» **Prompt**: Both the line with "Produktpalette" and the line with "https://www.exness.com/ja/" in the records below must appear in the output, along with every line between them, exactly and with nothing added.

» **Exercise input**:
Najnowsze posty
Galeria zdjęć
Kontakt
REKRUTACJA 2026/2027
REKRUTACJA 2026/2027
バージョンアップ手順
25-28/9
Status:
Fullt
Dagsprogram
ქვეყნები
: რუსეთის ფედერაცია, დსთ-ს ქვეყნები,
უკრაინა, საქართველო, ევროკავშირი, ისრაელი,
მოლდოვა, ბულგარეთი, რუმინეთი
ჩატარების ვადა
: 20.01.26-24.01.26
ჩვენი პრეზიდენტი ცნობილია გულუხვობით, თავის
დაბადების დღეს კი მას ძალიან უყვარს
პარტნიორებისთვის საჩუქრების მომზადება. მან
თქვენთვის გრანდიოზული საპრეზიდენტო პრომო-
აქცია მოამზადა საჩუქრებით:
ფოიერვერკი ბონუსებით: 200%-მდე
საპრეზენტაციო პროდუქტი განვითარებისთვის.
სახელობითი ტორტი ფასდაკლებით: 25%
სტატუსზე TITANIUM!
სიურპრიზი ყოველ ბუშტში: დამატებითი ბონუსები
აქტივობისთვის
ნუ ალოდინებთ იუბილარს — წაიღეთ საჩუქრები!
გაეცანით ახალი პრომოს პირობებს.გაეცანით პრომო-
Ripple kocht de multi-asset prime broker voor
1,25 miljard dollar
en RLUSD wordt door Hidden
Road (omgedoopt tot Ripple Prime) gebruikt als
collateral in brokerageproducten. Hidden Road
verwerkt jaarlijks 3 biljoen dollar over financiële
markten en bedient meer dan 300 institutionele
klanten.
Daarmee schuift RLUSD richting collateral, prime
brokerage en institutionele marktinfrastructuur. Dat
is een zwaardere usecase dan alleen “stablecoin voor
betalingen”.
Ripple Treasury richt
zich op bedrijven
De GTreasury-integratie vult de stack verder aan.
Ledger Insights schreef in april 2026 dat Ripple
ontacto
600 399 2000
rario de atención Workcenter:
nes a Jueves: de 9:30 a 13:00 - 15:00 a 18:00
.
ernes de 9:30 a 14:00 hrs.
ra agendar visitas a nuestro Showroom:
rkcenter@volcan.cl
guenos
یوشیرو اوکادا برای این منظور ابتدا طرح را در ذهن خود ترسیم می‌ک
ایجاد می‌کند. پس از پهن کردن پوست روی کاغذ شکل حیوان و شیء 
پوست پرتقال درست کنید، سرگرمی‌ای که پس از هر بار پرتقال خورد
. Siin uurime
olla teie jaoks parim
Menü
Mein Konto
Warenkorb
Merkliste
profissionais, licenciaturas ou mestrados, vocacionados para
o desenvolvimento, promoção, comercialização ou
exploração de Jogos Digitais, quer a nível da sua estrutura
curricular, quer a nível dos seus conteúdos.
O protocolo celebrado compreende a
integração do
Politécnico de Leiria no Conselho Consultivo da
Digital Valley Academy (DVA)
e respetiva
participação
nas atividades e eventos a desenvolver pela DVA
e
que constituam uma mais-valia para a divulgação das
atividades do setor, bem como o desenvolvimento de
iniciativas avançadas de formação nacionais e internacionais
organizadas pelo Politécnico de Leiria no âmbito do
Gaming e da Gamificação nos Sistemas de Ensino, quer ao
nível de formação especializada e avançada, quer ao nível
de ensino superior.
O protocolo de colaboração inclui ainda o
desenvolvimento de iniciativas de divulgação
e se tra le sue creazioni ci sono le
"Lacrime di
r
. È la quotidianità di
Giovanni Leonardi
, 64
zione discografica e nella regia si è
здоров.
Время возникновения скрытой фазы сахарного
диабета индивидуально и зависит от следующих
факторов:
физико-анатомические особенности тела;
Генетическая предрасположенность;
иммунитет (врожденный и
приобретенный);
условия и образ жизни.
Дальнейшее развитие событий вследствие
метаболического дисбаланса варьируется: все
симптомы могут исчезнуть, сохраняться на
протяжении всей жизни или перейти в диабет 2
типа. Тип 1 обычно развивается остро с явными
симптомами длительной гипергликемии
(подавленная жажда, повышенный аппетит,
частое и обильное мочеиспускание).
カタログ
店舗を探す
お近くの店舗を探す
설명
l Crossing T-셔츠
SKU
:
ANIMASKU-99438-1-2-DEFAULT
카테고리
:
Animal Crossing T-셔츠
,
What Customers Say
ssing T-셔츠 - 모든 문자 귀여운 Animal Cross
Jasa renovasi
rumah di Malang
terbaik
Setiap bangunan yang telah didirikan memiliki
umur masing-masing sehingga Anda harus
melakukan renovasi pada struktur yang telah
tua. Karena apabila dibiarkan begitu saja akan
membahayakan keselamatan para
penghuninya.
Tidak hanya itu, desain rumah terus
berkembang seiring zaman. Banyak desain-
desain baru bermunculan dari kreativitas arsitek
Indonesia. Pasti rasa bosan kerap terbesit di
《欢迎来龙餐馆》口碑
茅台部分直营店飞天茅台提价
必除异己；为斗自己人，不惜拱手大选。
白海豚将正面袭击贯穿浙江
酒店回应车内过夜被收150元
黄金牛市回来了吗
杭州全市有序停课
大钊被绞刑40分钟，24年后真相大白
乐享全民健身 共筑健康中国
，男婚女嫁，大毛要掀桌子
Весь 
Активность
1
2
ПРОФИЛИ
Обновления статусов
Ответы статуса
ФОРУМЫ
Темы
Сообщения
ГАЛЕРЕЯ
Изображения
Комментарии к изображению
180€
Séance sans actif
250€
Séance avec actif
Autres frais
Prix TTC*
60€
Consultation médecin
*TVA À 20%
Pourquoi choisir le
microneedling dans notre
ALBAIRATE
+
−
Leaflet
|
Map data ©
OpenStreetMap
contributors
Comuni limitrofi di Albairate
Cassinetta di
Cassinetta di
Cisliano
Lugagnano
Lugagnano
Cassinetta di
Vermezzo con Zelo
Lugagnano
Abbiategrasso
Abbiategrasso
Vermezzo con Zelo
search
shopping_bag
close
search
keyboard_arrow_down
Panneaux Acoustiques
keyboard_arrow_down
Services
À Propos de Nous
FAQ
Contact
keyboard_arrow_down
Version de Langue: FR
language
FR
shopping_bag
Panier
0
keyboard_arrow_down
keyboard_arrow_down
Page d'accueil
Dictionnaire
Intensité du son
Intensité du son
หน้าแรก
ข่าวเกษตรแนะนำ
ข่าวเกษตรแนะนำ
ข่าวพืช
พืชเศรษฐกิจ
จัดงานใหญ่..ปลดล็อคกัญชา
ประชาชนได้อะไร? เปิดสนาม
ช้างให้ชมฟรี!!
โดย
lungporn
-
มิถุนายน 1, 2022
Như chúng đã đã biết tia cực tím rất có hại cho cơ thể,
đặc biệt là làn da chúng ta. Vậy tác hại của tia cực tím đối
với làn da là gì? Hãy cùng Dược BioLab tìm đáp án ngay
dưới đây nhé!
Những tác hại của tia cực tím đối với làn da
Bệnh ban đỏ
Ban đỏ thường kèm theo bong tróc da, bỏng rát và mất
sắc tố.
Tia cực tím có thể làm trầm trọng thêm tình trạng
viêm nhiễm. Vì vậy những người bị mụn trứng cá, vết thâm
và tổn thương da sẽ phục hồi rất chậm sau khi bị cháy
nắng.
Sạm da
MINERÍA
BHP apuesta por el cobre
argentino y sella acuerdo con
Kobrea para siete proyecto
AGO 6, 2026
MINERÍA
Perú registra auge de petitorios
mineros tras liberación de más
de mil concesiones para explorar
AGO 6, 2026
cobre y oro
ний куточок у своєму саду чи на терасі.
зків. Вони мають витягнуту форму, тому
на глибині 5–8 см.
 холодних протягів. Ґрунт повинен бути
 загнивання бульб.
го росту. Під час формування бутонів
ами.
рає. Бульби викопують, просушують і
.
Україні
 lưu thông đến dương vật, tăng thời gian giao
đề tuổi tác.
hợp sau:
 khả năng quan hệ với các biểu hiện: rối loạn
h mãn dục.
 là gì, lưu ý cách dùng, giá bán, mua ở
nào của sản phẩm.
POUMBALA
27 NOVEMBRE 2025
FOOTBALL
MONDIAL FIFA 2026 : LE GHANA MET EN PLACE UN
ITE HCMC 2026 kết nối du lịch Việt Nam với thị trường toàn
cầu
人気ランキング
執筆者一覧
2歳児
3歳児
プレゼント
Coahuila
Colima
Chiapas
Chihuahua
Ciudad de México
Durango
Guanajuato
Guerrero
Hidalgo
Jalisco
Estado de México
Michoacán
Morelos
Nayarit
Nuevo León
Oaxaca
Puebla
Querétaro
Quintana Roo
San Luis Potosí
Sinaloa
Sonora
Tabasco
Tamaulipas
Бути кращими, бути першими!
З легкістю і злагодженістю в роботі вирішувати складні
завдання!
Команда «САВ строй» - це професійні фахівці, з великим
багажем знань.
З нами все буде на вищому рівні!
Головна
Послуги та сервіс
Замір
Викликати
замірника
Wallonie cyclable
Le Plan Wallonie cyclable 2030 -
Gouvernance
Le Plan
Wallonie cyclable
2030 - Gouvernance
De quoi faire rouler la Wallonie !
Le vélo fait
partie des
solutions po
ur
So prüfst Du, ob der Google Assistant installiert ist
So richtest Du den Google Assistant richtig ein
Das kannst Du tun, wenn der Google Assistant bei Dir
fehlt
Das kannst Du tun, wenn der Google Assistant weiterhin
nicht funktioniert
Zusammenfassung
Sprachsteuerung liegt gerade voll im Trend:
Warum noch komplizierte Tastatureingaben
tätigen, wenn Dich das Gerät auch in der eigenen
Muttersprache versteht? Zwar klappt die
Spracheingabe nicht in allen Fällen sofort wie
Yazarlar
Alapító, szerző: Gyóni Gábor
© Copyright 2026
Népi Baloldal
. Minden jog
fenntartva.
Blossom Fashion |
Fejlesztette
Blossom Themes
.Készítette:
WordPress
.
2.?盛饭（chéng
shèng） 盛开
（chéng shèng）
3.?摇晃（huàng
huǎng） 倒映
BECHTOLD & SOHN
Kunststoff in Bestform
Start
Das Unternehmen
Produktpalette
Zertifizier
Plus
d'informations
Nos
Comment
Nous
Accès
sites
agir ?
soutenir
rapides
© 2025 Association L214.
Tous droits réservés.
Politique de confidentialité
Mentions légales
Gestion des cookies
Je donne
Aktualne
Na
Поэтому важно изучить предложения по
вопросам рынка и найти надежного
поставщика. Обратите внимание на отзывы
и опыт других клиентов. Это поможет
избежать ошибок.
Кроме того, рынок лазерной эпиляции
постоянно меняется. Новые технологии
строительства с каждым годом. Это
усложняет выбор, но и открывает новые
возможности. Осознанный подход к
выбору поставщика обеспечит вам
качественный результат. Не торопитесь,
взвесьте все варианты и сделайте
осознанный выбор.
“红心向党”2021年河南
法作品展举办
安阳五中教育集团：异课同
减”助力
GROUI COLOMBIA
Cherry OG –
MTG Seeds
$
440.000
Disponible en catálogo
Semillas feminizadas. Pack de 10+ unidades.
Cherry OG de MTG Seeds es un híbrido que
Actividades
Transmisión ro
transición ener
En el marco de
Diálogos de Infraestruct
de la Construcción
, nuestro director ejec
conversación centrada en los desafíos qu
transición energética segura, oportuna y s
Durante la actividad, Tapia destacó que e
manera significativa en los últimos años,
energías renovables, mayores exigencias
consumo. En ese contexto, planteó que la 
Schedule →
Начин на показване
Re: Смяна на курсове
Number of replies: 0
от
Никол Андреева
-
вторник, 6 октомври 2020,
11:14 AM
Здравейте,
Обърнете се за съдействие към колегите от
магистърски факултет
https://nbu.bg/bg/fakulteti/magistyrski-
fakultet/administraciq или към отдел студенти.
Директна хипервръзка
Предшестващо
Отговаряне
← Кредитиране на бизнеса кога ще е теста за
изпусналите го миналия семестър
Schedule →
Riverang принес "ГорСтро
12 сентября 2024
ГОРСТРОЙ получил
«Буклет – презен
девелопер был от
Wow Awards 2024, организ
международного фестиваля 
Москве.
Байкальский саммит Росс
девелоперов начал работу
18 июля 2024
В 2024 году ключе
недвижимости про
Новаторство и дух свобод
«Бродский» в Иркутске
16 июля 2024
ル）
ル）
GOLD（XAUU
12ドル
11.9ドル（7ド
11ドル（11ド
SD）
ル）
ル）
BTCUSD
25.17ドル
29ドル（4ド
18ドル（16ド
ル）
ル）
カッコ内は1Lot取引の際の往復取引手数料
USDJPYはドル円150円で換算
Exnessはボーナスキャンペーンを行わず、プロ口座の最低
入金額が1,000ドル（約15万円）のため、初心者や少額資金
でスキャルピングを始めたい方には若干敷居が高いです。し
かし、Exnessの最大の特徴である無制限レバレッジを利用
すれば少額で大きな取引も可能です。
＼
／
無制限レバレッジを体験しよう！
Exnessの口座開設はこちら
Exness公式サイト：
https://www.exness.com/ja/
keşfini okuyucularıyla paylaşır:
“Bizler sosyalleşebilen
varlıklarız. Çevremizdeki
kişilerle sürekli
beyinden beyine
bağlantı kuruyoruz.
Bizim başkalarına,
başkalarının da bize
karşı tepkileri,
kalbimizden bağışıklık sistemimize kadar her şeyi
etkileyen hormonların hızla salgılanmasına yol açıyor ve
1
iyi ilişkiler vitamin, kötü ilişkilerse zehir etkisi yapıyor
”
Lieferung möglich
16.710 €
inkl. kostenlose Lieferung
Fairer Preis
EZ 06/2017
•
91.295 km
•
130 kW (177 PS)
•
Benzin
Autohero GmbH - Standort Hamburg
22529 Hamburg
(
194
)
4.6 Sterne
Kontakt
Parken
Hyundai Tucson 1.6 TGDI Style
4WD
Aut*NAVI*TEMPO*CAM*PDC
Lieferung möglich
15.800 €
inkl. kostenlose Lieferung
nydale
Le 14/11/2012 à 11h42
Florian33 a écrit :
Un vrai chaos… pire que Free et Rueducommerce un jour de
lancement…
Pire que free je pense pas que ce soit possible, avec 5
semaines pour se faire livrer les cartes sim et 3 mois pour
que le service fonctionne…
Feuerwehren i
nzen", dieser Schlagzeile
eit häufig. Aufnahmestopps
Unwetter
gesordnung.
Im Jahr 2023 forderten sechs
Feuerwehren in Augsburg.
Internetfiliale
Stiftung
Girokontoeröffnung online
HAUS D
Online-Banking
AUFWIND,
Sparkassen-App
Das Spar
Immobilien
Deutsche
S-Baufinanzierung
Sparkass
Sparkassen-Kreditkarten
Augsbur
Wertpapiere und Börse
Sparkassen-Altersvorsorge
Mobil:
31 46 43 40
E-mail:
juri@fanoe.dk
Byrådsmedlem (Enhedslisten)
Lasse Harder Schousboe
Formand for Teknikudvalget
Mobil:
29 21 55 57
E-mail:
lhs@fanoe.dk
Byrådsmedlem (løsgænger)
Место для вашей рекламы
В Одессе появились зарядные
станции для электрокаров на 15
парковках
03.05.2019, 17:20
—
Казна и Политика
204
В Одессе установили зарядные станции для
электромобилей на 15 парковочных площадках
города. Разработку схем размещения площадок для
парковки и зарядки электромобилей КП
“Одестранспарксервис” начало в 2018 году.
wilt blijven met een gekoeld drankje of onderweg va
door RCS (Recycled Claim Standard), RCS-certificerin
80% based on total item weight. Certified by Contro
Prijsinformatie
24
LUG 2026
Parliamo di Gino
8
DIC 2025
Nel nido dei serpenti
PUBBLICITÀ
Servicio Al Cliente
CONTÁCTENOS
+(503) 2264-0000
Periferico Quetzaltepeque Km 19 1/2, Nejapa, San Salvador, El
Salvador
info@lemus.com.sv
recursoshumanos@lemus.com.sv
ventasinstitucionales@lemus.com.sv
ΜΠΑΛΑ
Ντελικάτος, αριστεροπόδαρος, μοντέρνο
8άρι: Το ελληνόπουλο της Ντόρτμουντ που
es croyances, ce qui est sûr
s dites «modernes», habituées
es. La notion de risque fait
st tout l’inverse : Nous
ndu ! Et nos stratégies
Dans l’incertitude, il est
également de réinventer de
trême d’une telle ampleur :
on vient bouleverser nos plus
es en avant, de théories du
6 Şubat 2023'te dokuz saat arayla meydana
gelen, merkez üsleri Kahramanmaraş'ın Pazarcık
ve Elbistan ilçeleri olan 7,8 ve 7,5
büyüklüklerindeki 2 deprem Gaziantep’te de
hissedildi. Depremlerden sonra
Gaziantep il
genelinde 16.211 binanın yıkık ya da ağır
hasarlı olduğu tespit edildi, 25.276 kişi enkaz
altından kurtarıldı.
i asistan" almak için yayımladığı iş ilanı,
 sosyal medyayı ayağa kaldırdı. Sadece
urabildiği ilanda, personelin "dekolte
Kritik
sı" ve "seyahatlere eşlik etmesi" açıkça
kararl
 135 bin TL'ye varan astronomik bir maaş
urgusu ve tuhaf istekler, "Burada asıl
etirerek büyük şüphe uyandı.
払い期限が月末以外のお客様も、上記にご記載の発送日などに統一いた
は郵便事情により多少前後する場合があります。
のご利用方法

» **Task response**:
Produktpalette
Zertifizier
Plus
d'informations
Nos
Comment
Nous
Accès
sites
agir ?
soutenir
rapides
© 2025 Association L214.
Tous droits réservés.
Politique de confidentialité
Mentions légales
Gestion des cookies
Je donne
Aktualne
Na
Поэтому важно изучить предложения по
вопросам рынка и найти надежного
поставщика. Обратите внимание на отзывы
и опыт других клиентов. Это поможет
избежать ошибок.
Кроме того, рынок лазерной эпиляции
постоянно меняется. Новые технологии
строительства с каждым годом. Это
усложняет выбор, но и открывает новые
возможности. Осознанный подход к
выбору поставщика обеспечит вам
качественный результат. Не торопитесь,
взвесьте все варианты и сделайте
осознанный выбор.
“红心向党”2021年河南
法作品展举办
安阳五中教育集团：异课同
减”助力
GROUI COLOMBIA
Cherry OG –
MTG Seeds
$
440.000
Disponible en catálogo
Semillas feminizadas. Pack de 10+ unidades.
Cherry OG de MTG Seeds es un híbrido que
Actividades
Transmisión ro
transición ener
En el marco de
Diálogos de Infraestruct
de la Construcción
, nuestro director ejec
conversación centrada en los desafíos qu
transición energética segura, oportuna y s
Durante la actividad, Tapia destacó que e
manera significativa en los últimos años,
energías renovables, mayores exigencias
consumo. En ese contexto, planteó que la 
Schedule →
Начин на показване
Re: Смяна на курсове
Number of replies: 0
от
Никол Андреева
-
вторник, 6 октомври 2020,
11:14 AM
Здравейте,
Обърнете се за съдействие към колегите от
магистърски факултет
https://nbu.bg/bg/fakulteti/magistyrski-
fakultet/administraciq или към отдел студенти.
Директна хипервръзка
Предшестващо
Отговаряне
← Кредитиране на бизнеса кога ще е теста за
изпусналите го миналия семестър
Schedule →
Riverang принес "ГорСтро
12 сентября 2024
ГОРСТРОЙ получил
«Буклет – презен
девелопер был от
Wow Awards 2024, организ
международного фестиваля 
Москве.
Байкальский саммит Росс
девелоперов начал работу
18 июля 2024
В 2024 году ключе
недвижимости про
Новаторство и дух свобод
«Бродский» в Иркутске
16 июля 2024
ル）
ル）
GOLD（XAUU
12ドル
11.9ドル（7ド
11ドル（11ド
SD）
ル）
ル）
BTCUSD
25.17ドル
29ドル（4ド
18ドル（16ド
ル）
ル）
カッコ内は1Lot取引の際の往復取引手数料
USDJPYはドル円150円で換算
Exnessはボーナスキャンペーンを行わず、プロ口座の最低
入金額が1,000ドル（約15万円）のため、初心者や少額資金
でスキャルピングを始めたい方には若干敷居が高いです。し
かし、Exnessの最大の特徴である無制限レバレッジを利用
すれば少額で大きな取引も可能です。
＼
／
無制限レバレッジを体験しよう！
Exnessの口座開設はこちら
Exness公式サイト：
https://www.exness.com/ja/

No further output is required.